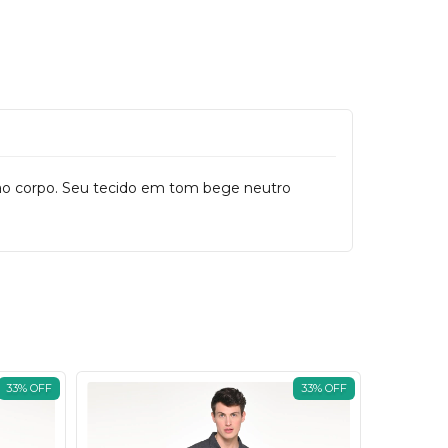
 ao corpo. Seu tecido em tom bege neutro
33
%
OFF
33
%
OFF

---*---

### [WORK REQUEST]
Retype the data above exactly. Do not carry over any images.

### [SOLUTION]
 ao corpo. Seu tecido em tom bege neutro
33
%
OFF
33
%
OFF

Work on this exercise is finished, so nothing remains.